A52B-01:
What Sets the Relative Humidity of the Tropical Troposphere?
Friday, 19 December 2014: 10:20 AM
David M Romps, University of California Berkeley, Berkeley, CA, United States
Abstract:
In global climate models, relative humidity is found to remain roughly constant with warming, but no rigorous argument has been given as to why. We can attempt to address this gap by developing an analytical (i.e., pencil-and-paper) model for the relative humidity of a tropical atmosphere in radiative-convective equilibrium. Given a few inputs (the pressure, temperature, and the convective entrainment and detrainment rates), the equations predict the RH and the temperature lapse rate analytically. RH turns out to be a simple ratio involving the fractional detrainment rate and the water-vapor lapse rate. The theory explains the magnitude of RH and the "C" shape of the tropospheric RH profile.

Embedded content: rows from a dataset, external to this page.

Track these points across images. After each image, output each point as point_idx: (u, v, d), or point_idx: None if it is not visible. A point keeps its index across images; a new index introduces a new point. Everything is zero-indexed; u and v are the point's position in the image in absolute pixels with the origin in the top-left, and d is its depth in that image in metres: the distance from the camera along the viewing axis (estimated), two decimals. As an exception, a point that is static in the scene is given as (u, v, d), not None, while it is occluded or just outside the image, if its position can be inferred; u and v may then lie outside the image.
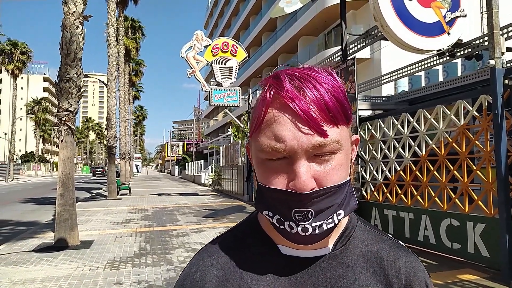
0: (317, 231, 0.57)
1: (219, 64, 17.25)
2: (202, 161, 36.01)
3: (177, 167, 57.59)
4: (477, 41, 7.11)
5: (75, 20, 7.66)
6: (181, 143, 68.07)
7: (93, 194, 21.47)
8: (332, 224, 0.58)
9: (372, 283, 0.64)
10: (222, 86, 17.19)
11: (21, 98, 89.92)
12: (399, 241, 0.71)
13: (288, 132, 0.56)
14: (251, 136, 0.62)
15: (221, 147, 25.54)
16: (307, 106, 0.55)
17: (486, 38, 6.70)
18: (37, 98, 66.95)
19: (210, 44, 17.22)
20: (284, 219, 0.58)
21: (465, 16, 6.94)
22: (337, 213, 0.59)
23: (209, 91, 17.26)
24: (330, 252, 0.65)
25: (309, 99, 0.56)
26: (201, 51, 17.16)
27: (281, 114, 0.57)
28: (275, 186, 0.58)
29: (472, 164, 5.70)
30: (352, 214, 0.70)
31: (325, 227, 0.58)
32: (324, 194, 0.57)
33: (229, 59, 17.33)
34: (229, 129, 28.18)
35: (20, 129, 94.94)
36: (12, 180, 41.63)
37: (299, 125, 0.55)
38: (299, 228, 0.57)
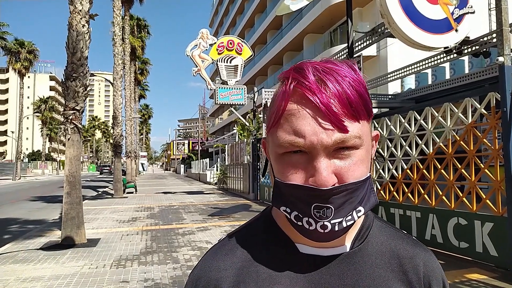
0: (336, 228, 0.56)
1: (224, 62, 17.25)
2: (207, 160, 36.10)
3: (182, 166, 57.76)
4: (485, 38, 7.04)
5: (81, 19, 7.68)
6: (186, 141, 68.23)
7: (100, 193, 21.58)
8: (352, 221, 0.57)
9: (391, 280, 0.64)
10: (227, 84, 17.19)
11: (28, 97, 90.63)
12: (415, 238, 0.71)
13: (308, 127, 0.54)
14: (268, 131, 0.61)
15: (226, 146, 25.55)
16: (329, 100, 0.54)
17: (494, 35, 6.63)
18: (43, 97, 67.40)
19: (215, 43, 17.22)
20: (302, 215, 0.57)
21: (473, 12, 6.87)
22: (357, 209, 0.57)
23: (215, 89, 17.26)
24: (348, 250, 0.65)
25: (330, 93, 0.54)
26: (206, 50, 17.17)
27: (302, 108, 0.55)
28: (293, 182, 0.56)
29: (480, 162, 5.64)
30: (368, 211, 0.69)
31: (344, 224, 0.56)
32: (346, 190, 0.55)
33: (235, 57, 17.32)
34: (234, 128, 28.18)
35: (27, 128, 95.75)
36: (20, 179, 41.99)
37: (320, 120, 0.54)
38: (318, 225, 0.56)
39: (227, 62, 17.25)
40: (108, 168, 60.23)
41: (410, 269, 0.65)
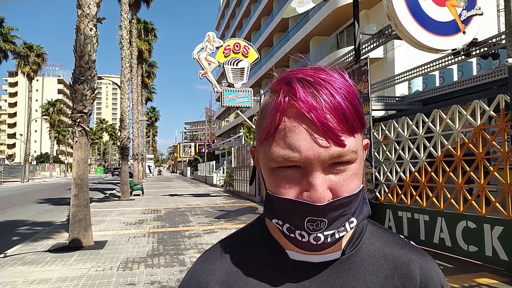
0: (329, 240, 0.55)
1: (230, 65, 17.26)
2: (213, 162, 36.14)
3: (189, 168, 57.88)
4: (494, 40, 6.97)
5: (88, 22, 7.74)
6: (193, 144, 68.48)
7: (107, 195, 21.69)
8: (344, 233, 0.57)
9: (385, 287, 0.62)
10: (233, 87, 17.20)
11: (36, 100, 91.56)
12: (412, 242, 0.69)
13: (304, 142, 0.53)
14: (261, 144, 0.59)
15: (232, 148, 25.58)
16: (324, 115, 0.53)
17: (503, 36, 6.57)
18: (51, 100, 67.99)
19: (221, 45, 17.25)
20: (295, 228, 0.56)
21: (481, 14, 6.81)
22: (349, 220, 0.57)
23: (221, 92, 17.29)
24: (340, 256, 0.63)
25: (325, 108, 0.53)
26: (213, 52, 17.21)
27: (297, 123, 0.54)
28: (286, 196, 0.56)
29: (489, 165, 5.58)
30: None
31: (337, 236, 0.56)
32: (340, 205, 0.55)
33: (241, 60, 17.33)
34: (240, 130, 28.20)
35: (35, 131, 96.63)
36: (28, 181, 42.34)
37: (315, 135, 0.53)
38: (311, 237, 0.55)
39: (233, 65, 17.26)
40: (119, 170, 60.71)
41: (405, 275, 0.63)
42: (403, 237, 0.70)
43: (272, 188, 0.58)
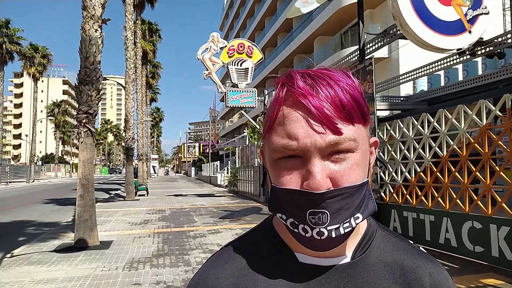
0: (333, 234, 0.54)
1: (235, 65, 17.30)
2: (218, 162, 36.19)
3: (193, 168, 58.00)
4: (500, 39, 6.93)
5: (94, 23, 7.78)
6: (197, 144, 68.65)
7: (112, 195, 21.77)
8: (350, 228, 0.56)
9: None
10: (238, 87, 17.23)
11: (42, 101, 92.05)
12: (422, 248, 0.69)
13: (301, 129, 0.54)
14: (264, 137, 0.60)
15: (237, 148, 25.61)
16: (320, 103, 0.53)
17: (509, 35, 6.54)
18: (57, 100, 68.45)
19: (226, 46, 17.29)
20: (298, 222, 0.56)
21: (487, 13, 6.78)
22: (355, 216, 0.56)
23: (225, 92, 17.33)
24: (349, 260, 0.63)
25: (322, 96, 0.54)
26: (217, 53, 17.25)
27: (294, 111, 0.55)
28: (288, 187, 0.56)
29: (495, 165, 5.55)
30: (371, 220, 0.68)
31: (341, 231, 0.55)
32: (341, 195, 0.54)
33: (245, 60, 17.36)
34: (244, 130, 28.23)
35: (41, 131, 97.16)
36: (33, 181, 42.58)
37: (312, 122, 0.53)
38: (314, 232, 0.54)
39: (237, 65, 17.29)
40: None
41: (414, 281, 0.62)
42: (412, 242, 0.69)
43: (275, 179, 0.58)
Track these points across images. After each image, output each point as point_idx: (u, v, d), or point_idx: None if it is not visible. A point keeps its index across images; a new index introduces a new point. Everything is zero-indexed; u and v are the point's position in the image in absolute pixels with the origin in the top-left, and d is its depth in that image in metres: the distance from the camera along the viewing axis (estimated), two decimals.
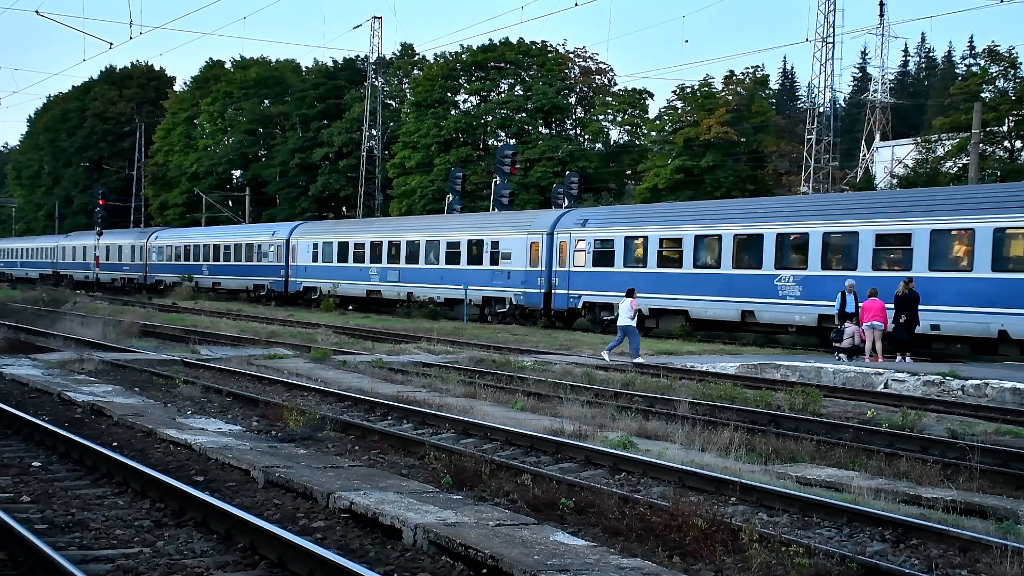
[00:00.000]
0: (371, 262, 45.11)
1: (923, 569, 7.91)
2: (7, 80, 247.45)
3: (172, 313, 42.03)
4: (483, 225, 41.14)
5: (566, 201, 47.86)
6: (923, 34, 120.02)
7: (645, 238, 33.02)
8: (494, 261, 38.70)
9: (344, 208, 77.94)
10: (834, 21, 54.25)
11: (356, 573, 6.64)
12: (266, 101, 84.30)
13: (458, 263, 40.24)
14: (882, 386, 20.19)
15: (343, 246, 47.43)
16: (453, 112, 66.73)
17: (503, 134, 66.26)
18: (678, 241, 31.82)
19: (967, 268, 24.66)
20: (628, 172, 66.23)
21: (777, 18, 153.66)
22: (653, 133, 61.55)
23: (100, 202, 70.74)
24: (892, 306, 24.17)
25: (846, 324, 24.61)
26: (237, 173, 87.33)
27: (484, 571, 7.16)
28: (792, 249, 28.77)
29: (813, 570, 7.54)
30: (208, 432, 12.70)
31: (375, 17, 73.66)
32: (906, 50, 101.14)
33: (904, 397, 18.60)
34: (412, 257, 42.75)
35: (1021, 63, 47.09)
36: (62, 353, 23.35)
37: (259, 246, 54.03)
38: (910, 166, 52.39)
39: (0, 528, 7.79)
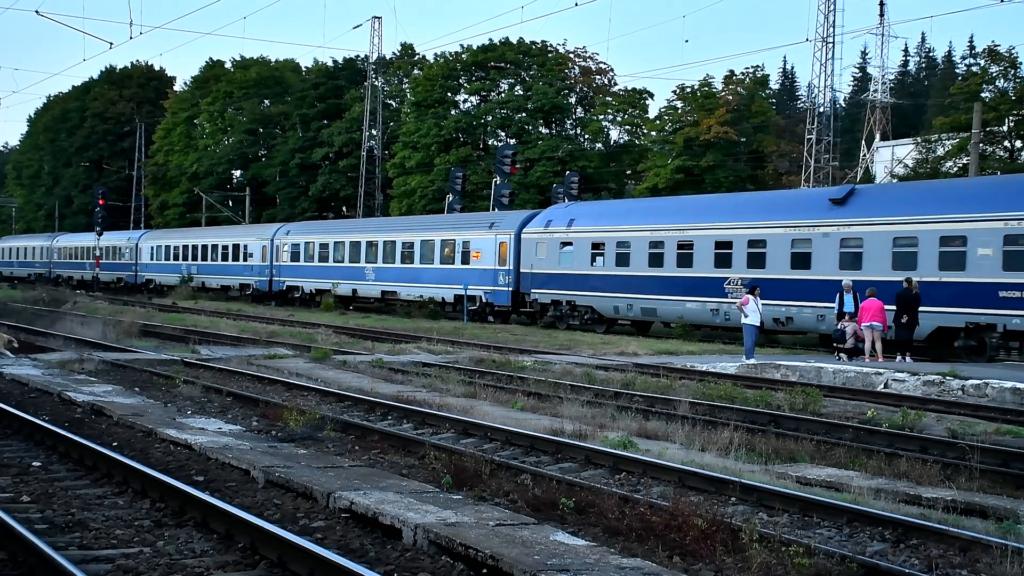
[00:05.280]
0: (183, 260, 62.52)
1: (923, 569, 7.91)
2: (7, 80, 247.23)
3: (172, 313, 42.07)
4: (243, 234, 58.44)
5: (566, 201, 47.84)
6: (923, 34, 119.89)
7: (315, 242, 50.59)
8: (246, 259, 55.69)
9: (344, 208, 77.91)
10: (834, 21, 54.25)
11: (356, 573, 6.64)
12: (266, 101, 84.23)
13: (228, 260, 57.48)
14: (882, 386, 20.19)
15: (167, 248, 64.91)
16: (453, 112, 66.67)
17: (503, 134, 66.21)
18: (327, 246, 49.50)
19: (480, 262, 40.62)
20: (628, 172, 66.20)
21: (777, 18, 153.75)
22: (653, 133, 61.52)
23: (100, 202, 71.27)
24: (893, 307, 24.24)
25: (845, 323, 24.61)
26: (237, 173, 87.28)
27: (484, 571, 7.16)
28: (371, 250, 46.01)
29: (813, 570, 7.54)
30: (208, 432, 12.71)
31: (375, 17, 73.78)
32: (906, 50, 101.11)
33: (904, 397, 18.60)
34: (204, 256, 60.42)
35: (1021, 63, 47.11)
36: (62, 353, 23.37)
37: (120, 248, 70.24)
38: (910, 166, 52.39)
39: (0, 528, 7.79)
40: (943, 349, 25.77)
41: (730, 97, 57.74)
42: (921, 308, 24.41)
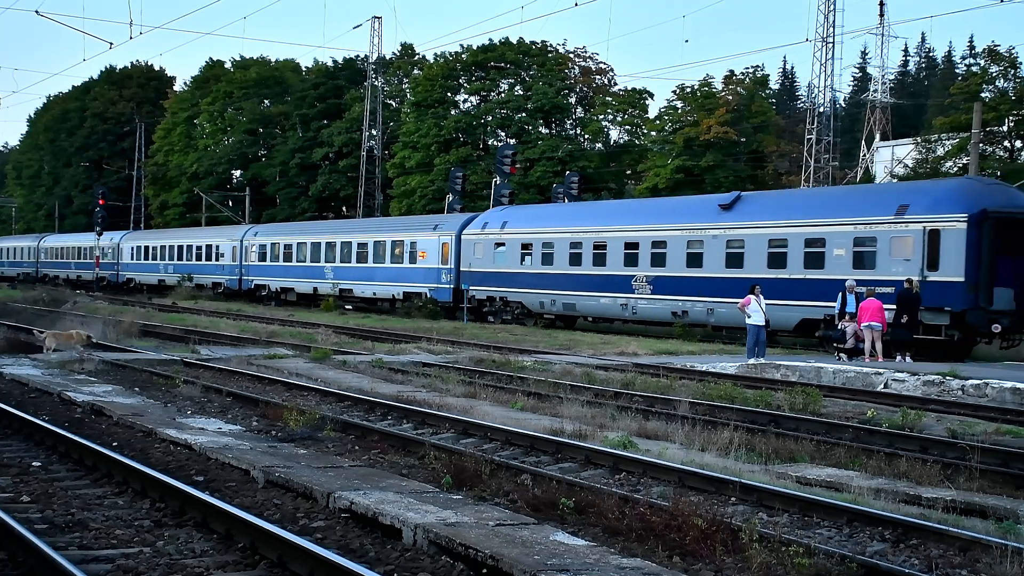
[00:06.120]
0: (160, 259, 65.72)
1: (923, 569, 7.91)
2: (7, 80, 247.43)
3: (172, 313, 42.08)
4: (215, 235, 62.20)
5: (566, 201, 47.86)
6: (923, 34, 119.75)
7: (279, 244, 53.98)
8: (218, 258, 59.61)
9: (344, 208, 77.89)
10: (834, 21, 54.17)
11: (356, 573, 6.65)
12: (266, 101, 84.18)
13: (202, 260, 61.34)
14: (882, 386, 20.20)
15: (146, 248, 67.76)
16: (453, 112, 66.65)
17: (503, 134, 66.19)
18: (291, 246, 52.92)
19: (426, 262, 43.13)
20: (628, 172, 66.18)
21: (777, 18, 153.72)
22: (653, 133, 61.50)
23: (100, 202, 71.39)
24: (893, 306, 24.27)
25: (845, 323, 24.59)
26: (237, 173, 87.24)
27: (484, 571, 7.16)
28: (329, 251, 49.43)
29: (813, 570, 7.54)
30: (208, 432, 12.71)
31: (375, 17, 73.70)
32: (906, 50, 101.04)
33: (904, 397, 18.61)
34: (179, 256, 63.83)
35: (1021, 63, 47.07)
36: (62, 353, 23.36)
37: (103, 248, 72.90)
38: (910, 166, 52.37)
39: (0, 528, 7.79)
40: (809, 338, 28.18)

It also predicts that RH is an invariant function of temperature as the atmosphere warms, and this behavior matches what has been seen in global climate models and what is demonstrated here with cloud-resolving simulations varied over a 30-K SST range. Extending the theory to include the evaporation of hydrometeors, a lower bound is derived for the precipitation efficiency (PE) at each height: PE > 1-RH. In a cloud-resolving simulation, this constraint is obeyed with the PE profile taking the shape of an inverted "C".